Single by DJ Luian and Mambo Kingz featuring Anuel AA, Nicky Jam, Darell and Brytiago
- Language: Spanish
- Released: March 28, 2019
- Genre: Reggaeton
- Length: 4:27
- Label: Hear This Music;
- Songwriters: Luian Malavé; Edgar Semper; Xavier Semper; Emmanuel Gazmey; Nick Rivera; Osvaldo Elías Castro; Bryan Cancel; Eladio Carrión; Juan Diego Medina; Kedin Maysonet; Héctor Ramos;
- Producer: Mambo Kingz;

DJ Luian singles chronology
| "Curiosidad" (2018) | "Verte Ir" (2019) | "Musica" (2019) |

Mambo Kingz singles chronology
| "Curiosidad" (2018) | "Verte Ir" (2019) | "Musica" (2019) |

Anuel AA singles chronology
| "Controla" (2019) | "Verte Ir" (2019) | "No Te Veo (remix)" (2019) |

Nicky Jam singles chronology
| "Tanta Falta (remix)" (2019) | "Verte Ir" (2019) | "Body On My" (2019) |

Darell singles chronology
| "Se Nos Dio" (2019) | "Verte Ir" (2019) | "Fumeteo" (2019) |

Brytiago singles chronology
| "Aprendi a Amar" (2019) | "Verte Ir" (2019) | "La Mentira (remix)" (2019) |

Music video
- "Verte Ir" on YouTube

= Verte Ir =

2018 single by DJ Luian and Mambo Kingz

"Verte Ir" is a song by Puerto Rican DJ and producer DJ Luian and Puerto Rican producer duo Mambo Kingz featuring Puerto Rican rapper Anuel AA, American singer Nicky Jam and Puerto Rican rappers and singers Darell and Brytiago. It was released by Hear this Music on March 28, 2019, for digital download and streaming.

== Composition ==
On an Instagram live, Anuel AA previewed a song with Eladio Carrión titled "Verte Ir". However, Carrión didn't appeared at its final version, but was marked as one of the songwriters and Anuel AA and Nicky Jam even mentioned Carrión's name at the end of the song.

== Commercial performance ==

"Verte Ir" peaked at number 17 on the US Billboard Hot Latin Songs chart and at number 6 on the US Billboard Latin Digital Song Sales chart on April 13, 2019. In Spain's official weekly chart, the song debuted at number 59. In Spain's official weekly chart, it debuted at number eight on the PROMUSICAE chart dated March 28, 2019 before reaching the fifth position in its third week on the chart. "Verte Ir" reached the third position in Nicaragua and the fifth position in Colombia and Dominican Republic.
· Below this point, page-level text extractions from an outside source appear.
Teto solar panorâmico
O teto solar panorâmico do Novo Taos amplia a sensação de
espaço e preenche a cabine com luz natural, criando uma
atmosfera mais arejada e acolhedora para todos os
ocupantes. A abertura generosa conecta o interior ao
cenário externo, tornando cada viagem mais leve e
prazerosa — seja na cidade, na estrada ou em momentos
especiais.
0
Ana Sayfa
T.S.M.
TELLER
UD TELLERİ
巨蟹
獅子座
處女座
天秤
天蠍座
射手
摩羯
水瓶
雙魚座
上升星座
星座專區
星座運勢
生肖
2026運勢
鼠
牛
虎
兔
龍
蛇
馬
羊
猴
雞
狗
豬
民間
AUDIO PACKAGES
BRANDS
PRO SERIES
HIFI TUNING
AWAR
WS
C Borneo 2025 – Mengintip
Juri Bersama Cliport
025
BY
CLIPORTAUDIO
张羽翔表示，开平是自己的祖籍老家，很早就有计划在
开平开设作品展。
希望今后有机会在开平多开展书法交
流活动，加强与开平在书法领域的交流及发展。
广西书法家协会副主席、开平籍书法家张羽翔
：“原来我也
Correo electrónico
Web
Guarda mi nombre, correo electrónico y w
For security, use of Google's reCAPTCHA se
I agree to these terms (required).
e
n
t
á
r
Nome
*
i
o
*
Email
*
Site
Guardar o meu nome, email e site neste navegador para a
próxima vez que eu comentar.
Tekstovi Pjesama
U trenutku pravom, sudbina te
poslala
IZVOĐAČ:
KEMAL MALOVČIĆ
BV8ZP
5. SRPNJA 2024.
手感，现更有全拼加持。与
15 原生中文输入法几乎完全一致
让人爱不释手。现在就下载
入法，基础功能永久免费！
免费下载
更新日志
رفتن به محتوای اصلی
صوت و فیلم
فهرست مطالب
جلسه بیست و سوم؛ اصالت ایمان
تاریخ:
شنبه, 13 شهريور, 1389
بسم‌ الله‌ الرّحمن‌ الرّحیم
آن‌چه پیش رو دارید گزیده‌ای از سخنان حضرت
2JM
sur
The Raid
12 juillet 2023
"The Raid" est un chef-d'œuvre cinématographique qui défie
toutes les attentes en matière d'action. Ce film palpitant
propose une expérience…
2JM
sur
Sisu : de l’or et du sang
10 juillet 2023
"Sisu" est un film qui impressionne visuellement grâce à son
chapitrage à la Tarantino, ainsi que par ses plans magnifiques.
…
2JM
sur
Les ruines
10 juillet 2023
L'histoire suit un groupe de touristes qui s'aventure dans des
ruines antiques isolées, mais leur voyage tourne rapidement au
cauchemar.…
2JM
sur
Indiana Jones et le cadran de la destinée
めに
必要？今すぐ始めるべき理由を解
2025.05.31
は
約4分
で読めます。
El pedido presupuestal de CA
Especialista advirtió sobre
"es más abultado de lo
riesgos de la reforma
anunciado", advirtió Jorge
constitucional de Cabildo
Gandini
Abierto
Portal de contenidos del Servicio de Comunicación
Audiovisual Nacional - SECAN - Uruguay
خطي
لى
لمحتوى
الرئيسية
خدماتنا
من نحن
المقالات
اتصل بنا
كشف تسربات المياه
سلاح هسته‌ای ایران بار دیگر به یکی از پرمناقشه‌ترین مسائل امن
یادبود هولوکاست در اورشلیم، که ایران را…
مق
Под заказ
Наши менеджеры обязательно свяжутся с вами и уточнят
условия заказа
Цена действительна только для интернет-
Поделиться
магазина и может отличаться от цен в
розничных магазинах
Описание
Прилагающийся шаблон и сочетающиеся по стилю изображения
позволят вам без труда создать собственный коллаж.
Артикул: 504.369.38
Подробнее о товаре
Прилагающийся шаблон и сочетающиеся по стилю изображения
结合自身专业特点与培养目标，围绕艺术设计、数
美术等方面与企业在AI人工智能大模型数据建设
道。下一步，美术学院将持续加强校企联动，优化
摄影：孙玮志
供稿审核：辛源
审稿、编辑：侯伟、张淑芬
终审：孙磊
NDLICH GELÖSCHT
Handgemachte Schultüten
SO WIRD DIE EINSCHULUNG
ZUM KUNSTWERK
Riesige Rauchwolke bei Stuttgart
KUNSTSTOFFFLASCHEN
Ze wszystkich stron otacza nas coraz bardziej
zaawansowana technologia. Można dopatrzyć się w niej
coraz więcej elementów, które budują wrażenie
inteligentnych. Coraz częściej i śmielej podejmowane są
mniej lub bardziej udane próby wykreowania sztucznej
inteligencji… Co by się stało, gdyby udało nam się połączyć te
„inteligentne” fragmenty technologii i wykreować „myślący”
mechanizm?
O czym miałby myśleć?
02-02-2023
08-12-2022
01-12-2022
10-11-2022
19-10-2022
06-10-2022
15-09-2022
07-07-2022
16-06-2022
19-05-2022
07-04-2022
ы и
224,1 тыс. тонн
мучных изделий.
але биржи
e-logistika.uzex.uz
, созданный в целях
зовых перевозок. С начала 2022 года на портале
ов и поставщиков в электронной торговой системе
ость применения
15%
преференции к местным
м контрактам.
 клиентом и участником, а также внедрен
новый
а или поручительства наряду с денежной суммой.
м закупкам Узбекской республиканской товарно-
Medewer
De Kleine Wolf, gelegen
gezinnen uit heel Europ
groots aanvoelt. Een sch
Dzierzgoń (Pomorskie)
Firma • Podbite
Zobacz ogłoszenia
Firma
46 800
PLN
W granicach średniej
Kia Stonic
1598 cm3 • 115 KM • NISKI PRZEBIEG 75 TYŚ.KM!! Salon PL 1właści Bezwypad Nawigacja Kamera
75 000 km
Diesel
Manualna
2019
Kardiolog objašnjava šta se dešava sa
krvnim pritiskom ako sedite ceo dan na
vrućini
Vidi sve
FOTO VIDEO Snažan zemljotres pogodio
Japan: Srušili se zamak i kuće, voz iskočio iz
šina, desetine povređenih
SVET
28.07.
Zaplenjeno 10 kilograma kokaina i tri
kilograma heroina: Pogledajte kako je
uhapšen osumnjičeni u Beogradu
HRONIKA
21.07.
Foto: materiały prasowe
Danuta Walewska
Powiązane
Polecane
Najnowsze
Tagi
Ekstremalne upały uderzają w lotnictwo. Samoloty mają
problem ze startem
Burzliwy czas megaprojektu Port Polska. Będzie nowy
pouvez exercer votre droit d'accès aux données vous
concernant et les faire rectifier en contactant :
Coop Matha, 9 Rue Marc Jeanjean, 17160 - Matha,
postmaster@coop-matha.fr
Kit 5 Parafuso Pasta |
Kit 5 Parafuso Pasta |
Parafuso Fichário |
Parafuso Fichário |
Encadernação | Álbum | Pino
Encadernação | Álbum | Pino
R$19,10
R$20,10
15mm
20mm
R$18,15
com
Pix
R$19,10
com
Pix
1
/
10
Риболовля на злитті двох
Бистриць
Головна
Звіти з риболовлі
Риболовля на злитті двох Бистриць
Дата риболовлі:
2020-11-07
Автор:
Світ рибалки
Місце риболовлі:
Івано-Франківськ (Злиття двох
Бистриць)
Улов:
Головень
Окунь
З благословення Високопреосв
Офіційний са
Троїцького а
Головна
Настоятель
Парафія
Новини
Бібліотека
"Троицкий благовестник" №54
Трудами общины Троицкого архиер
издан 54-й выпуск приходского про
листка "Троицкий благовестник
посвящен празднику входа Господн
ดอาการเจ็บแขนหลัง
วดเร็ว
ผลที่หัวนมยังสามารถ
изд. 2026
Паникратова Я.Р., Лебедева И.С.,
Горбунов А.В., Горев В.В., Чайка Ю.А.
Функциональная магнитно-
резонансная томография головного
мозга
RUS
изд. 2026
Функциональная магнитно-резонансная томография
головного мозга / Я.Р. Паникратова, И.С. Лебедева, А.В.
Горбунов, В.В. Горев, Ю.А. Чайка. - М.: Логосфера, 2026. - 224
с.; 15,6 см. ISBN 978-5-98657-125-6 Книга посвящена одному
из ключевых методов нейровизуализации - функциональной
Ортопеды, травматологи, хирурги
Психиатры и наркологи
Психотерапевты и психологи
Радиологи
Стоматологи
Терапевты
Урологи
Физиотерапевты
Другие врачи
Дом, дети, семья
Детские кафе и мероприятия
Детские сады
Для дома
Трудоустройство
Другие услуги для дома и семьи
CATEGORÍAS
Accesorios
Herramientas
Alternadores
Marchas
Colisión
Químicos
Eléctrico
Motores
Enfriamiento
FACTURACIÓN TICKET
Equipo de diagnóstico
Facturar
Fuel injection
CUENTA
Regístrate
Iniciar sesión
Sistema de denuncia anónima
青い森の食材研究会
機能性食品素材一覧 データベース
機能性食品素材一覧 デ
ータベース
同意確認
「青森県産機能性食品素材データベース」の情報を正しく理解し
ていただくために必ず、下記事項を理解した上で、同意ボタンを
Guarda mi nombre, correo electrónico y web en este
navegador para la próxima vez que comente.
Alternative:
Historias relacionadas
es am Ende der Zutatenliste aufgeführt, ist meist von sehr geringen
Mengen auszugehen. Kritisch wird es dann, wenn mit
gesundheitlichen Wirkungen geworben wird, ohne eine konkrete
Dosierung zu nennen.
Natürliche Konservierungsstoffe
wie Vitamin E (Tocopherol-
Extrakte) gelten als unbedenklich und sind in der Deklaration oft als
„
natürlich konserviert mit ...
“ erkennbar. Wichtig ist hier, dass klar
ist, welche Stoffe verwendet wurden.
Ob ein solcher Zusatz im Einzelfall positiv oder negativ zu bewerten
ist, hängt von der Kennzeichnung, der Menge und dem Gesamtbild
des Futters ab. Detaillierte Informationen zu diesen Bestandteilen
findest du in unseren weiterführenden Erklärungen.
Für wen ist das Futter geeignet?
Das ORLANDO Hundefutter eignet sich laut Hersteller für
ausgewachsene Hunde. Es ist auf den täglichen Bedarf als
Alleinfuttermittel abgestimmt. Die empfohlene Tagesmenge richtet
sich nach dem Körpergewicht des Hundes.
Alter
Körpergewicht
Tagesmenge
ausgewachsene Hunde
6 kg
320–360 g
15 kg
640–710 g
In Honduras, the song peaked at number nine.

== Music video ==
The music video for "Verte Ir" was released on March 28, 2019, at the same day the song came out, in Hear This Music's YouTube channel. It begins with a footage of DJ Luian and Mambo Kingz on a plane. They are joining later the other artists dancing alongside women.

== Charts ==

Chart performance for "Verte Ir"
| Chart (2019) | Peak position |
|---|---|
| Colombia (Monitor Latino) | 5 |
| Colombia (National-Report) | 5 |
| Dominican Republic (Monitor Latino) | 5 |
| Ecuador Urbano (Monitor Latino) | 17 |
| Honduras (Monitor Latino) | 9 |
| Nicaragua (Monitor Latino) | 3 |
| Spain (PROMUSICAE) | 5 |
| US Hot Latin Songs (Billboard) | 17 |

== Certifications ==

Certifications and sales for "Verte Ir"
| Region | Certification | Certified units/sales |
| Italy (FIMI) | Gold | 35,000^{‡} |
| Spain (Promusicae) | 3× Platinum | 180,000^{‡} |
| United States (RIAA) | 24× Platinum (Latin) | 1,440,000^{‡} |
^{‡} Sales+streaming figures based on certification alone.